Ebola kills by moving through the gestures of love. A daughter washes her mother's body. A nephew carries his uncle to the grave. A friend holds a feverish child through the night. The virus turns compassion into a transmission event, and that is the mechanism the response keeps failing to confront.
In a First Opinion column for STAT News, Olivia Wilkinson, a senior fellow at Georgetown's Faith and Global Health Initiative, and Katherine Marshall, a professor of practice at Georgetown's School of Foreign Service and senior fellow at its Berkley Center for Religion, Peace, and World Affairs, frame Ebola as "a disease of compassion." The label is not a metaphor. It names a transmission pattern: when families tend to the sick and bury their dead the way their traditions require, the virus finds a path.
The geography is current. The outbreak is spreading across the Democratic Republic of the Congo and into Uganda, and the operational question on the ground is not whether to suppress the virus but how. The authors' answer, drawn from decades of research on faith and global health, is that the response works or fails at the burial. They cite a specific figure from the research literature on safe and dignified burials: an unsafely performed burial is associated with roughly 2.58 further infections. That is the unit of consequence. Every body handled outside a safe protocol is a small outbreak waiting to happen.

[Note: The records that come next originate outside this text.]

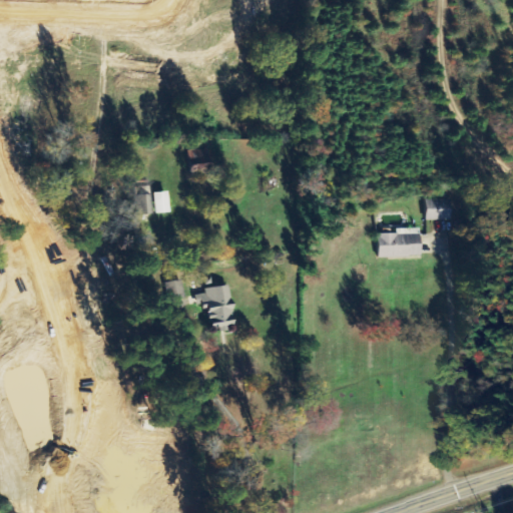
[(189,160),(190,174),(211,173),(209,149),(194,150),(194,159),(189,160)]
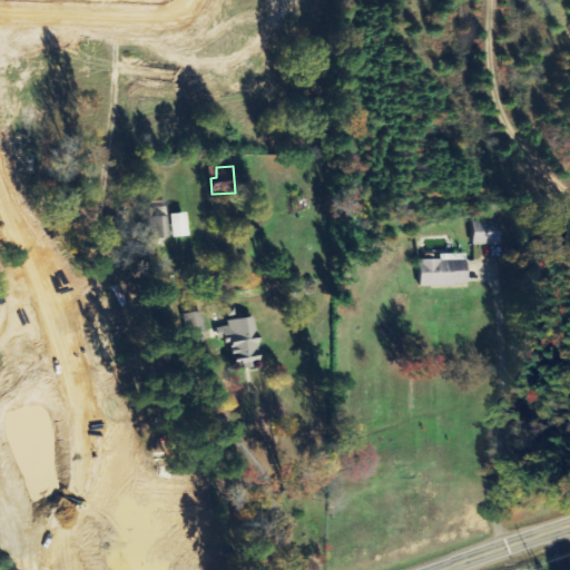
[(168,239),(166,200),(150,202),(153,239),(168,239)]
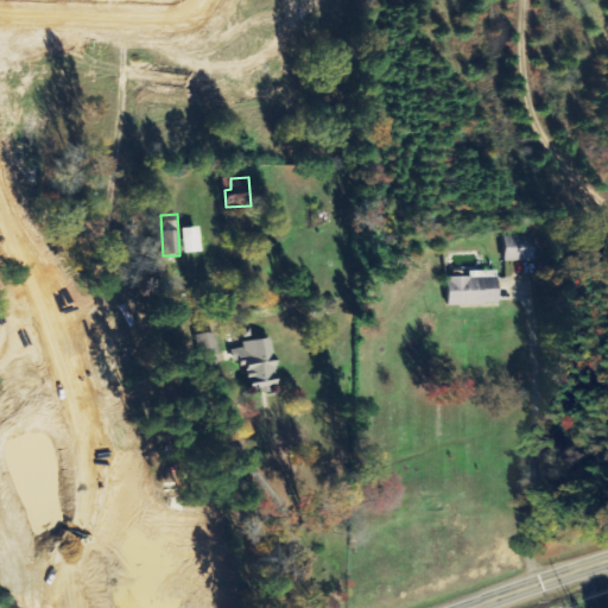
[(202,253),(201,228),(183,228),(183,253),(202,253)]
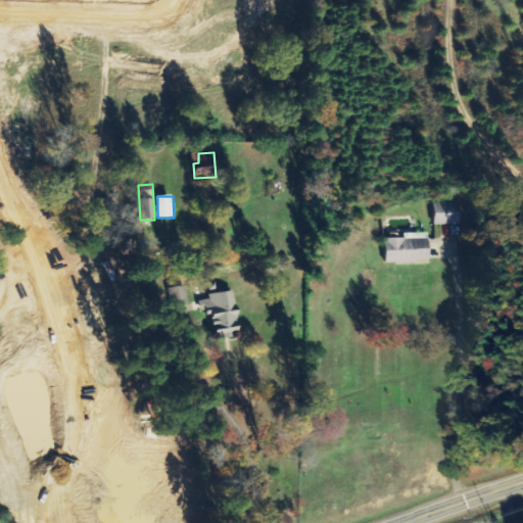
[(434,225),(460,225),(460,203),(434,203),(434,225)]
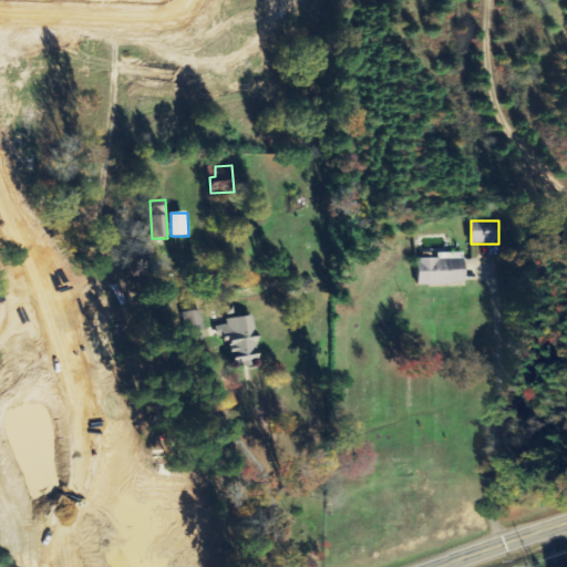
[(465,253),(437,253),(437,259),(418,259),(418,285),(465,285),(465,253)]
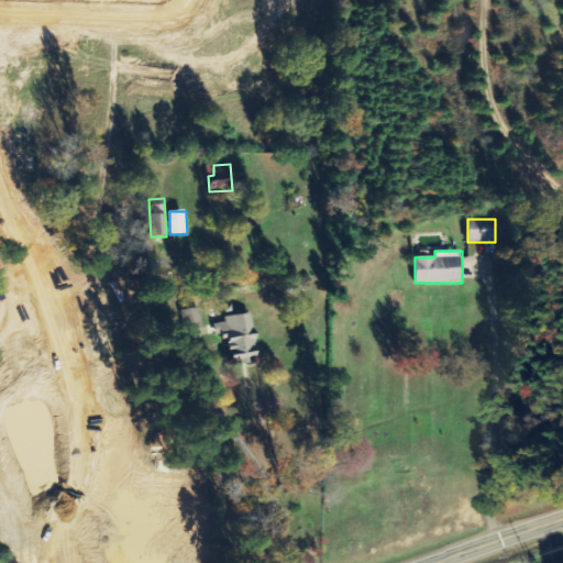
[(258,362),(252,313),(223,317),(224,322),(214,324),(217,338),(228,335),(231,359),(241,357),(241,364),(258,362)]
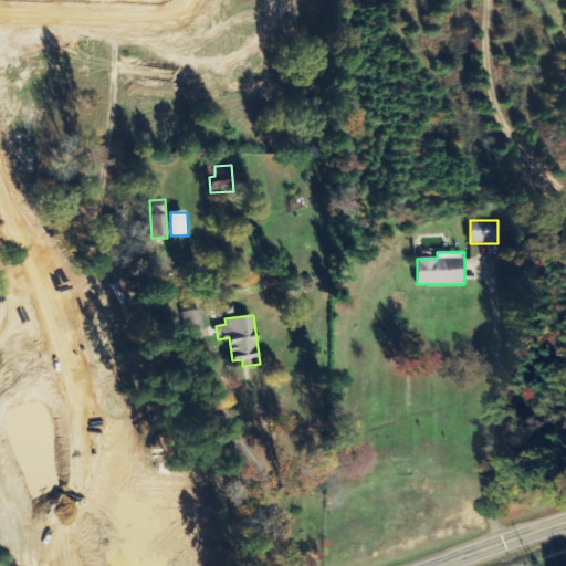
All buildings are outlined.
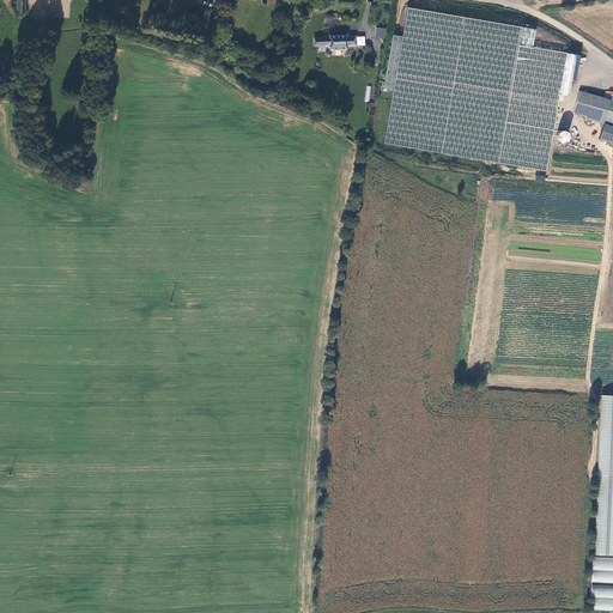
[(382,144),(544,175),(566,56),(533,50),(535,32),(408,8),(404,36),(393,35),(383,89),(393,91),(382,144)]
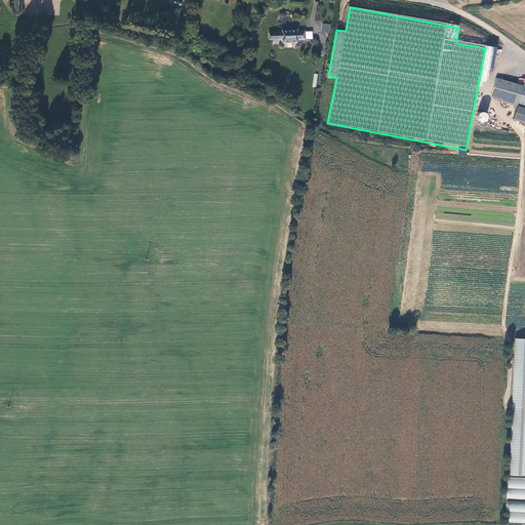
[(330,33),(331,25),(322,24),(321,32),(330,33)]
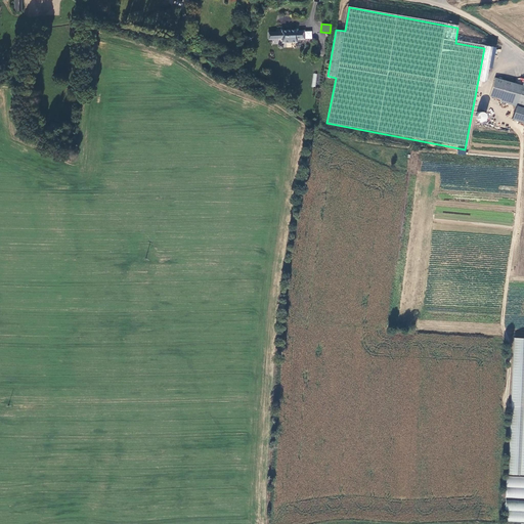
[(295,29),(281,30),(281,32),(275,32),(269,33),(269,42),(276,41),(281,41),(281,43),(296,42),(296,41),(304,40),(303,31),(295,31),(295,29)]
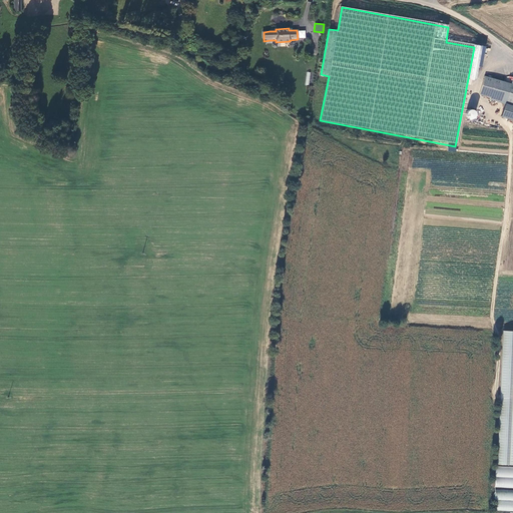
[(512,77),(510,83),(484,76),(478,93),(497,99),(496,101),(505,103),(512,105),(512,77)]
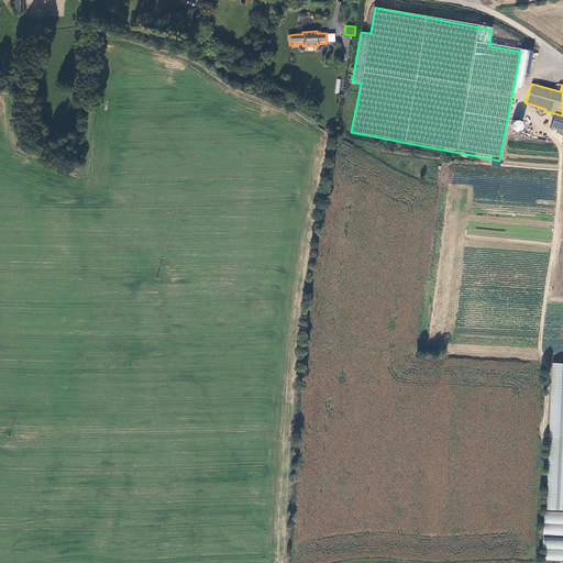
[(562,116),(554,113),(550,128),(562,131),(562,116)]
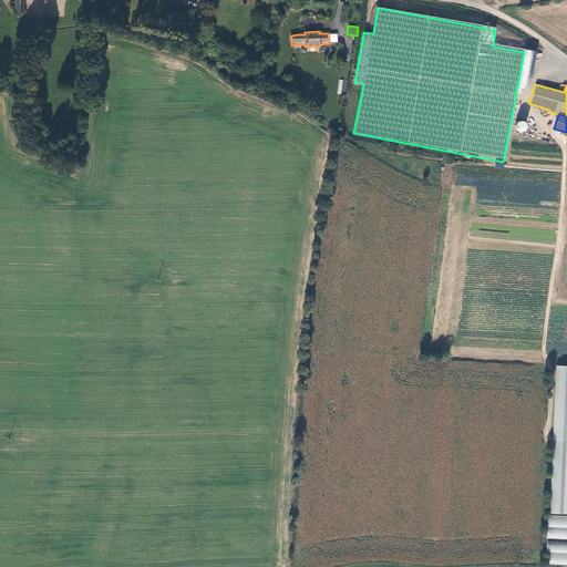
[(526,131),(527,123),(519,121),(518,130),(526,131)]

Which is why the standard response keeps tripping over its own logic. When health teams arrive in a community and treat religious and traditional leaders as obstacles to be managed, they are doing the precise thing that makes the outbreak worse. Faith leaders in affected communities are, almost without exception, the most trusted voices in the room, and they already hold authority over the rituals where transmission ignites. Pushing them aside does not change who runs the burial. It just removes the one set of people who could change how the burial is done.
The misstep is not new. Past Ebola responses sidelined faith communities as a matter of operational default, and the authors describe that choice, plainly, as grave. Mistrust, misinformation, and fear of the response then drive the visible failures: attacks on health facilities, families hiding the sick, and frantic efforts to recover bodies from clinical care so the dead can be buried according to tradition. The contagion is the virus. The amplification is the response's refusal to work with the people who hold the rites.
A different posture is possible, and the authors sketch it concretely. Engage religious and traditional leaders as partners from day one of the response, not as a community-engagement afterthought once the case count is rising. That means giving them a real seat at the planning table, training burial teams in collaboration with them rather than around them, and treating safe and dignified burial as a partnership with the community's existing authorities rather than an imposition on it. The lever is not "cultural sensitivity." The lever is operational: the people who can authorize a safe burial are the people who already authorize every other burial.
The constructive frame is partnership, not trade-off. Safer burial is not a compromise against respect for tradition. It is respect for tradition, carried out in a way that keeps the people performing the rites alive. Faith leaders are not a soft add-on to the response, and they are not a communications channel for messaging designed elsewhere. They are the operational center of the moment when transmission either ignites or stops.
The picture the authors published with the column makes the mechanism visible without needing to be explained. On May 31, in Bunia, in the Democratic Republic of the Congo, Red Cross volunteers carried the body of a 26-year-old woman to her funeral. The image is a ground-truth anchor: an outbreak is not a curve on a dashboard. It is a specific body, moved by specific hands, on a specific day, in a place where the next infection is being decided.
The argument is not specific to Ebola. Any outbreak where care rituals drive transmission runs through the same mechanism, and the same posture, applied in advance, is what determines whether the response contains it or feeds it. The lever is in plain view. The discipline is to pull it before the curve forces the choice.